While the stock market was blistering hot last year, the energy sector was left out in the cold. In fact, the average energy master limited partnership (MLP) declined 14.4% last year, vastly underperforming both oil prices and the S&P 500. That said, while 2017 was a down one for most MLPs, it was an incredible year for Noble Midstream Partners (NBLX), which was one of the best performers in the sector.
Though last year's 38.9% gain will be hard to repeat in 2018, Noble Midstream still has plenty of growth left in the tank. Investors can expect the company to continue rapidly increasing its distribution, which could help it deliver market-beating total returns in the coming years.
Rookie of the year
Last year was Noble Midstream Partners' first full one as a public partnership after having completed its IPO in September 2016. Its parent company, oil and gas producer Noble Energy (NBL), initially seeded the MLP with some of its midstream infrastructure assets in the U.S. to provide it with an expandable platform. Noble Midstream quickly got to work growing that base in early 2017, joining forces in February with oil pipeline giant Plains All American Pipeline (PAA -3.43%) in a 50-50 joint venture to acquire the Advantage Pipeline for $133 million. Not only did the deal provide Noble Midstream with another income stream, but it helped link Noble Energy's growing oil production in the Delaware Basin to Plain's premier pipeline network.

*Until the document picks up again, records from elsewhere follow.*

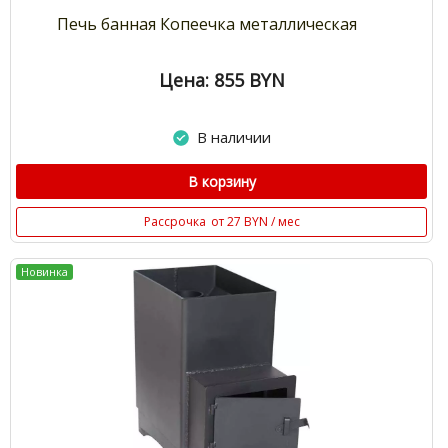
Печь банная Копеечка металлическая
Цена: 855
BYN
В наличии
В корзину
Рассрочка
от 27 BYN / мес
Новинка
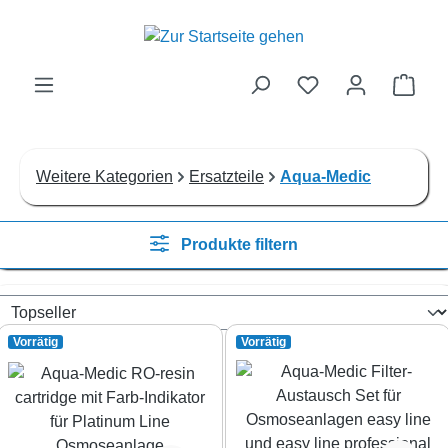
Zum Hauptinhalt springen
Ware
Weitere Kategorien
Ersatzteile
Aqua-Medic
Produkte filtern
Vorrätig
Vorrätig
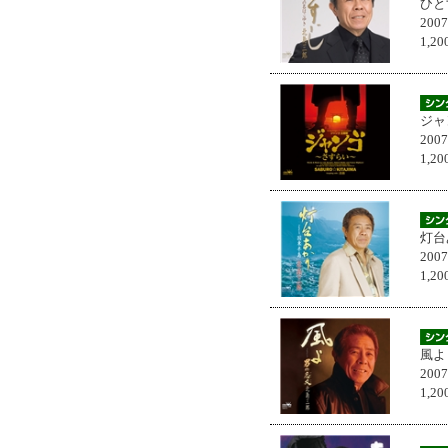
ひと
200
1,
ジャ
200
1,
灯台
200
1,
風よ
200
1,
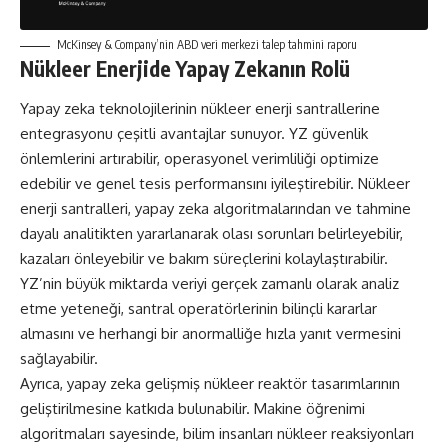
McKinsey & Company’nin ABD veri merkezi talep tahmini raporu
Nükleer Enerjide Yapay Zekanın Rolü
Yapay zeka teknolojilerinin nükleer enerji santrallerine
entegrasyonu
çeşitli avantajlar sunuyor. YZ güvenlik
önlemlerini artırabilir, operasyonel verimliliği optimize
edebilir ve genel tesis performansını iyileştirebilir. Nükleer
enerji santralleri, yapay zeka algoritmalarından ve tahmine
dayalı analitikten yararlanarak olası sorunları belirleyebilir,
kazaları önleyebilir ve bakım süreçlerini kolaylaştırabilir.
YZ’nin büyük miktarda veriyi gerçek zamanlı olarak analiz
etme yeteneği, santral operatörlerinin bilinçli kararlar
almasını ve herhangi bir anormalliğe hızla yanıt vermesini
sağlayabilir.
Ayrıca, yapay zeka gelişmiş nükleer reaktör tasarımlarının
geliştirilmesine katkıda bulunabilir. Makine öğrenimi
algoritmaları sayesinde, bilim insanları nükleer reaksiyonları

However, that deal was just the beginning. In April, Noble Energy agreed to dedicate some recently acquired acreage in Texas to Noble Midstream's system, which would enable the company to build out the infrastructure needed to connect future wells to its network. In June, Noble Midstream signed an agreement with Noble Energy to increase its interest in two midstream systems for $270 million.

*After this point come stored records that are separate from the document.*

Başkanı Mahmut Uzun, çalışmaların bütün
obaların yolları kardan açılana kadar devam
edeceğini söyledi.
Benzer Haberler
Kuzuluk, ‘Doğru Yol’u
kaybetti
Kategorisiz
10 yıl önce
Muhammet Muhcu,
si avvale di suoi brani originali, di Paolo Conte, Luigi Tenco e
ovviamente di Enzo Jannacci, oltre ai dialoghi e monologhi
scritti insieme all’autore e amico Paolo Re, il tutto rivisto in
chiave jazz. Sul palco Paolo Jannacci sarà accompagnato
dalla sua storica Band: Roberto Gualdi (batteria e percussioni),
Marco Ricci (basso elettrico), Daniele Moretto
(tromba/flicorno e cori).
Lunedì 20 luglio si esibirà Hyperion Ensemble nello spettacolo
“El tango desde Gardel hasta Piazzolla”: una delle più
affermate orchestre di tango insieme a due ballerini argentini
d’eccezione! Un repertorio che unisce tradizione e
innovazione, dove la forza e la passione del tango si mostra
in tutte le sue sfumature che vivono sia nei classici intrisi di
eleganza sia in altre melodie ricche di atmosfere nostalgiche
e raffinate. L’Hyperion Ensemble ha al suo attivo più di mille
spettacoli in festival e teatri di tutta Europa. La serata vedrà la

These deals helped fuel significant cash flow and distribution growth for Noble Midstream last year. After generating $25.3 million in distributable cash flow (DCF) in 2016, the company was on pace to produce $134 million to $140 million in DCF last year. That enabled the company to grow its distribution by 20% while maintaining a very conservative coverage ratio of more than 2.0 times. Because of that, the MLP's 3.4% payout is on a firm foundation.
Topping off the tank
While 2017 was an incredible year for Noble Midstream, 2018 could be just as good. That's because the company ended last year with a bang by joining forces with private equity-backed Greenfield Midstream to form a 50-50 joint venture to acquire the Saddle Butte Rockies Midstream system for $625 million. That deal will significantly expand the company's operations in the DJ Basin while diversifying its customer base, since PDC Energy (PDCE) is the top user of that system. Furthermore, PDC Energy said that it would expand the acreage it dedicates to the system, and extend its contract by another five years, bringing the total duration up to 12 years. That will provide Noble Midstream with a growing income stream from this system for more than a decade.

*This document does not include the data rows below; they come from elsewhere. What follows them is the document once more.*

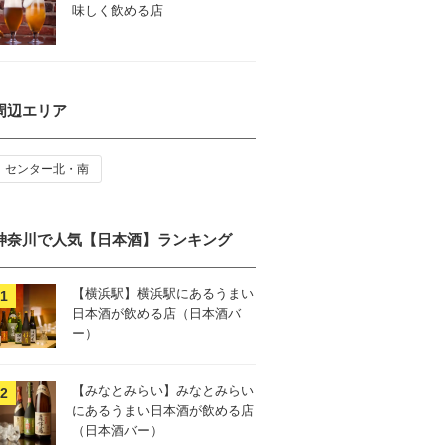
味しく飲める店
周辺エリア
センター北・南
神奈川で人気【日本酒】ランキング
【横浜駅】横浜駅にあるうまい
日本酒が飲める店（日本酒バ
ー）
【みなとみらい】みなとみらい
にあるうまい日本酒が飲める店
（日本酒バー）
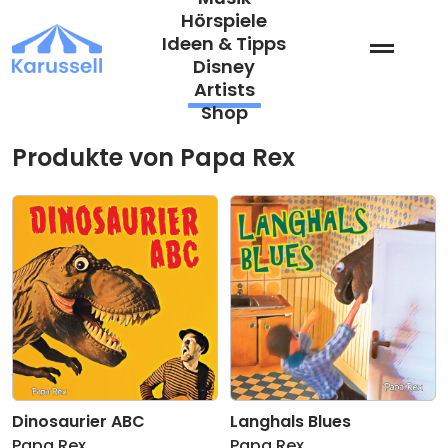
Zum
Hörspiele
Inhalt
Ideen & Tipps
springen
Disney
Artists
Shop
Produkte von Papa Rex
Dinosaurier ABC
Langhals Blues
Papa Rex
Papa Rex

This transaction will also provide an immediate boost to cash flow this year, supporting the company's ability to increase its distribution to investors by 20%. In addition to that, it helps extend that growth rate beyond the company's current forecast that it could keep up that pace through 2020.
Another driver of Noble Midstream's rapidly growing distribution is the considerable runway of organic expansion projects it has across its current midstream systems. In addition to that, the company has the financial resources to keep making acquisitions. For starters, it's retaining more than half its cash flow to help finance growth, and it ended the third quarter with a minuscule leverage ratio of 1.1. While leverage will rise after Noble Midstream closes the Saddle Butte deal, it will still have ample debt capacity to make acquisitions. Furthermore, after last year's top-tier performance, investors currently value the company's equity at a premium to other MLPs, which makes it easier to issue new units to help finance deals. These future transactions will likely be a combination of third-party deals like the partnership with Plains All American Pipeline to enhance its current operations as well as additional dropdowns with Noble Energy.
Big-time total return potential
Noble Midstream had an incredible rookie year, which sets it up to keep growing at a fast pace for the next several years. As a result, it doesn't look like this MLP will have a sophomore slump. Instead, it appears poised to provide investors with a fast-growing income stream along with an increasing valuation, which could fuel market-beating total returns in the coming years, making it a great income-growth stock to consider owning for the long haul.